Copy out the following listing in full, reproducing every line without alteration.

• **DATA IN THIS EXERCISE**
----------------
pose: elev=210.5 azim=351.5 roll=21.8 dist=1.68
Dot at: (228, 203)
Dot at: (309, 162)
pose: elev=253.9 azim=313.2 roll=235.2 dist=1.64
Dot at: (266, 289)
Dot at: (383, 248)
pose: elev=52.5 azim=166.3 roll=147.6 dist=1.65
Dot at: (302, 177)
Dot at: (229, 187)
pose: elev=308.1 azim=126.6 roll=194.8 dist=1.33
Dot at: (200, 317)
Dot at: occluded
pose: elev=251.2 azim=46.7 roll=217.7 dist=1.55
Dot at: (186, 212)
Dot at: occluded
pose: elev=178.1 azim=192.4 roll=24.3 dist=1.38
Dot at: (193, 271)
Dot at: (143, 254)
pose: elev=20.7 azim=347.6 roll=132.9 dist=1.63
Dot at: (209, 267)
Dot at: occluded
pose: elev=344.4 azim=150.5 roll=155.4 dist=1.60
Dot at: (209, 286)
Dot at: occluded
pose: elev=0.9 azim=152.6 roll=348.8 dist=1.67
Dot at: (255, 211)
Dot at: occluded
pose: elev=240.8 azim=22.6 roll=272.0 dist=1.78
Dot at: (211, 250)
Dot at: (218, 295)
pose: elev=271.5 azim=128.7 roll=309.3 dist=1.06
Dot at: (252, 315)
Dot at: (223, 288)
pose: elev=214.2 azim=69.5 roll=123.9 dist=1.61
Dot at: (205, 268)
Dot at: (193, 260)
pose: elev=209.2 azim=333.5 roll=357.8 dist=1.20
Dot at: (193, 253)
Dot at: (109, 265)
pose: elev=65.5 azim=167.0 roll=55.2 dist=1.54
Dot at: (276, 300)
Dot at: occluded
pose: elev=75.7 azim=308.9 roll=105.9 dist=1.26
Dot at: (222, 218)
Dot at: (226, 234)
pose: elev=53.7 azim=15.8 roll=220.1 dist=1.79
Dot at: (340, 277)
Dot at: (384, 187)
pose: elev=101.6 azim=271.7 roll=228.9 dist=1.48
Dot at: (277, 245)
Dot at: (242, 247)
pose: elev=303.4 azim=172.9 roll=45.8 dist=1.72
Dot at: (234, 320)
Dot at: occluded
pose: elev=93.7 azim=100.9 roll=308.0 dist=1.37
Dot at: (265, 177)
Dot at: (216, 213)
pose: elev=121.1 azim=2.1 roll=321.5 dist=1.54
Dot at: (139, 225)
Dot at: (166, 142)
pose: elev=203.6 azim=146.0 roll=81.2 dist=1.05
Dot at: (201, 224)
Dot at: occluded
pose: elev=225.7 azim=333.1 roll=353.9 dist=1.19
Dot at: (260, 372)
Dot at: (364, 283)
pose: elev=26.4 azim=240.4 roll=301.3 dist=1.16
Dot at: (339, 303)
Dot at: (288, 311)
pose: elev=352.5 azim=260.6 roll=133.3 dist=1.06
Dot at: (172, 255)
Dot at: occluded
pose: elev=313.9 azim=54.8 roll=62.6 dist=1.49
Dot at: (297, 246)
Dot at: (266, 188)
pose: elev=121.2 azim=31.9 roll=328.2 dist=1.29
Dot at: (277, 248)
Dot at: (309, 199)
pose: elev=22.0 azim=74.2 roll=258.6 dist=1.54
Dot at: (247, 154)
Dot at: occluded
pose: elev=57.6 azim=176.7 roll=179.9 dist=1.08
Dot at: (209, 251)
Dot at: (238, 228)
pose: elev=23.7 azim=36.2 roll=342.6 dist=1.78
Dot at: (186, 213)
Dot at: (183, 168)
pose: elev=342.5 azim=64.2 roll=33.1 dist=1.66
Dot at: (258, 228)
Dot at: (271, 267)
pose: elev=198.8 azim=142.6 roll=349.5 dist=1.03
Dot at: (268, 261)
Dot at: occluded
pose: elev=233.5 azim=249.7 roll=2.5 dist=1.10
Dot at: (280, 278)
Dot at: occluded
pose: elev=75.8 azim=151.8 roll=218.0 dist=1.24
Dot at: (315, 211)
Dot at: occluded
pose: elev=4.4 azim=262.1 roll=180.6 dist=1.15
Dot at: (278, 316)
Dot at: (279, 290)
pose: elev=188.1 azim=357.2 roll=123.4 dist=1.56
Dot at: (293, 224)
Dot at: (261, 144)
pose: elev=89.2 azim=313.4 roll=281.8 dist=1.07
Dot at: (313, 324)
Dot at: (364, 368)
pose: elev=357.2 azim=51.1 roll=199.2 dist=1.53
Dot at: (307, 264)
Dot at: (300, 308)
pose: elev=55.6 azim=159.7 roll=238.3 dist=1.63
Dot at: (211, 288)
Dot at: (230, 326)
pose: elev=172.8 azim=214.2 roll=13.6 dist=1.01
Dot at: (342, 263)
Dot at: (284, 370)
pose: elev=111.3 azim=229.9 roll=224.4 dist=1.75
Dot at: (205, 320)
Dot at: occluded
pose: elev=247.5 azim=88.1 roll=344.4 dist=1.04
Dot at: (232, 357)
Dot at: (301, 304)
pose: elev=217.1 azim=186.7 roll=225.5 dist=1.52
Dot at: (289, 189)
----------------
• **REPLY TO THE EXERCISE**
pose: elev=210.5 azim=351.5 roll=21.8 dist=1.68
Dot at: (228, 203)
Dot at: (309, 162)
pose: elev=253.9 azim=313.2 roll=235.2 dist=1.64
Dot at: (266, 289)
Dot at: (383, 248)
pose: elev=52.5 azim=166.3 roll=147.6 dist=1.65
Dot at: (302, 177)
Dot at: (229, 187)
pose: elev=308.1 azim=126.6 roll=194.8 dist=1.33
Dot at: (200, 317)
Dot at: occluded
pose: elev=251.2 azim=46.7 roll=217.7 dist=1.55
Dot at: (186, 212)
Dot at: occluded
pose: elev=178.1 azim=192.4 roll=24.3 dist=1.38
Dot at: (193, 271)
Dot at: (143, 254)
pose: elev=20.7 azim=347.6 roll=132.9 dist=1.63
Dot at: (209, 267)
Dot at: occluded
pose: elev=344.4 azim=150.5 roll=155.4 dist=1.60
Dot at: (209, 286)
Dot at: occluded
pose: elev=0.9 azim=152.6 roll=348.8 dist=1.67
Dot at: (255, 211)
Dot at: occluded
pose: elev=240.8 azim=22.6 roll=272.0 dist=1.78
Dot at: (211, 250)
Dot at: (218, 295)
pose: elev=271.5 azim=128.7 roll=309.3 dist=1.06
Dot at: (252, 315)
Dot at: (223, 288)
pose: elev=214.2 azim=69.5 roll=123.9 dist=1.61
Dot at: (205, 268)
Dot at: (193, 260)
pose: elev=209.2 azim=333.5 roll=357.8 dist=1.20
Dot at: (193, 253)
Dot at: (109, 265)
pose: elev=65.5 azim=167.0 roll=55.2 dist=1.54
Dot at: (276, 300)
Dot at: occluded
pose: elev=75.7 azim=308.9 roll=105.9 dist=1.26
Dot at: (222, 218)
Dot at: (226, 234)
pose: elev=53.7 azim=15.8 roll=220.1 dist=1.79
Dot at: (340, 277)
Dot at: (384, 187)
pose: elev=101.6 azim=271.7 roll=228.9 dist=1.48
Dot at: (277, 245)
Dot at: (242, 247)
pose: elev=303.4 azim=172.9 roll=45.8 dist=1.72
Dot at: (234, 320)
Dot at: occluded
pose: elev=93.7 azim=100.9 roll=308.0 dist=1.37
Dot at: (265, 177)
Dot at: (216, 213)
pose: elev=121.1 azim=2.1 roll=321.5 dist=1.54
Dot at: (139, 225)
Dot at: (166, 142)
pose: elev=203.6 azim=146.0 roll=81.2 dist=1.05
Dot at: (201, 224)
Dot at: occluded
pose: elev=225.7 azim=333.1 roll=353.9 dist=1.19
Dot at: (260, 372)
Dot at: (364, 283)
pose: elev=26.4 azim=240.4 roll=301.3 dist=1.16
Dot at: (339, 303)
Dot at: (288, 311)
pose: elev=352.5 azim=260.6 roll=133.3 dist=1.06
Dot at: (172, 255)
Dot at: occluded
pose: elev=313.9 azim=54.8 roll=62.6 dist=1.49
Dot at: (297, 246)
Dot at: (266, 188)
pose: elev=121.2 azim=31.9 roll=328.2 dist=1.29
Dot at: (277, 248)
Dot at: (309, 199)
pose: elev=22.0 azim=74.2 roll=258.6 dist=1.54
Dot at: (247, 154)
Dot at: occluded
pose: elev=57.6 azim=176.7 roll=179.9 dist=1.08
Dot at: (209, 251)
Dot at: (238, 228)
pose: elev=23.7 azim=36.2 roll=342.6 dist=1.78
Dot at: (186, 213)
Dot at: (183, 168)
pose: elev=342.5 azim=64.2 roll=33.1 dist=1.66
Dot at: (258, 228)
Dot at: (271, 267)
pose: elev=198.8 azim=142.6 roll=349.5 dist=1.03
Dot at: (268, 261)
Dot at: occluded
pose: elev=233.5 azim=249.7 roll=2.5 dist=1.10
Dot at: (280, 278)
Dot at: occluded
pose: elev=75.8 azim=151.8 roll=218.0 dist=1.24
Dot at: (315, 211)
Dot at: occluded
pose: elev=4.4 azim=262.1 roll=180.6 dist=1.15
Dot at: (278, 316)
Dot at: (279, 290)
pose: elev=188.1 azim=357.2 roll=123.4 dist=1.56
Dot at: (293, 224)
Dot at: (261, 144)
pose: elev=89.2 azim=313.4 roll=281.8 dist=1.07
Dot at: (313, 324)
Dot at: (364, 368)
pose: elev=357.2 azim=51.1 roll=199.2 dist=1.53
Dot at: (307, 264)
Dot at: (300, 308)
pose: elev=55.6 azim=159.7 roll=238.3 dist=1.63
Dot at: (211, 288)
Dot at: (230, 326)
pose: elev=172.8 azim=214.2 roll=13.6 dist=1.01
Dot at: (342, 263)
Dot at: (284, 370)
pose: elev=111.3 azim=229.9 roll=224.4 dist=1.75
Dot at: (205, 320)
Dot at: occluded
pose: elev=247.5 azim=88.1 roll=344.4 dist=1.04
Dot at: (232, 357)
Dot at: (301, 304)
pose: elev=217.1 azim=186.7 roll=225.5 dist=1.52
Dot at: (289, 189)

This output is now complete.